One can think of going for a personal loan rather than Peer-to-Peer lending, but personal loan’ process is bit tricky and complicated. Personal loans are generally of two types i.e. secured personal loan which is protected in contradiction of the mortgage of retreats, high submission value insurance policies, gold etc. and another type is unsecured personal loan which does not necessitate you to mortgage no matter what the article you possess.
Unsecured personal loans do not require you to provide any collateral security, though some PSU banks may insist on a third party guarantee.
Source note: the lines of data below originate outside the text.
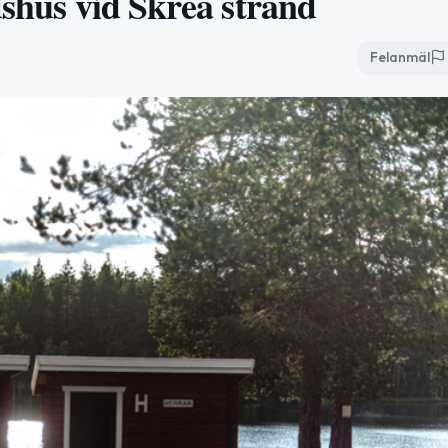
dshus vid Skrea strand
Felanmäl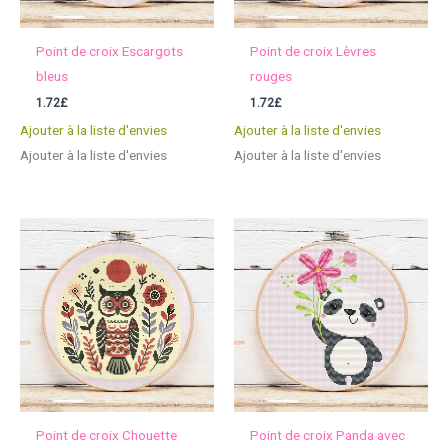
Point de croix Escargots
Point de croix Lèvres
bleus
rouges
1.72
£
1.72
£
Ajouter à la liste d'envies
Ajouter à la liste d'envies
Ajouter à la liste d'envies
Ajouter à la liste d'envies
Point de croix Chouette
Point de croix Panda avec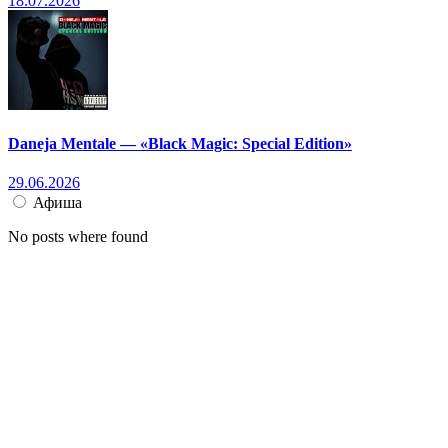
18.07.2026
Daneja Mentale — «Black Magic: Special Edition»
29.06.2026
Афиша
No posts where found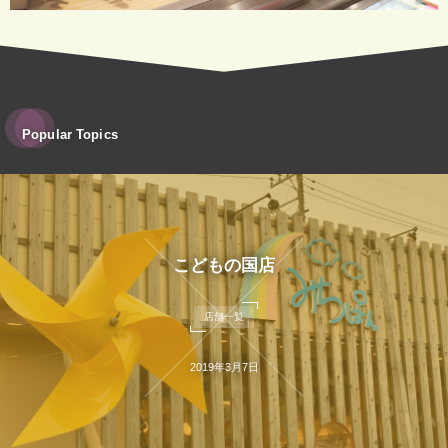
Popular Topics
こどもの国店
店舗一覧
2019年3月7日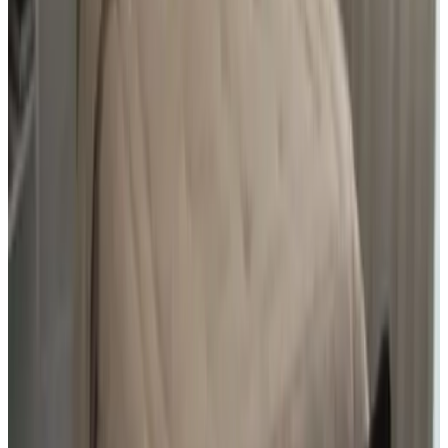
De B&B is centraal gelegen, vlakbij station én centrum en toch in
een rustige straat. De eigenaresse is hartelijk en alles is tot in de
puntje verzorgd. Heerlijk bed!
Geen
Bekijk alle reviews
Comfort
8.6
Hygiëne
9.0
Locatie
9.2
Prijs/kwaliteit
8.9
Service
8.8
Bekijk alle 141 reviews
In a Peer-to-peer monetary eco-system, borrowers are certified in a reasonable and balanced way irrespective of their bases of income (salaried, self-starting and skilled) giving them a greater chance of selection and in reality receiving a loan. A peer-to-peer lending structure is also inexpensive for borrowers as they do not have to pay any of the bank custodies, processing fees and the interest rate is centred on their real financial ability based on a all-inclusive credit assessment. In this developing global marketplace getting in touch with prospective investors and borrowers is thought-provoking and this is where i2iFunding comes into drama. I2iFunding is an online marketplace where potential Investors and pre-verified, credit earnest borrowers unite and trail bilateral trades. I2iFunding helps foray pacts amongst the Investors and the borrowers and also support in repayment.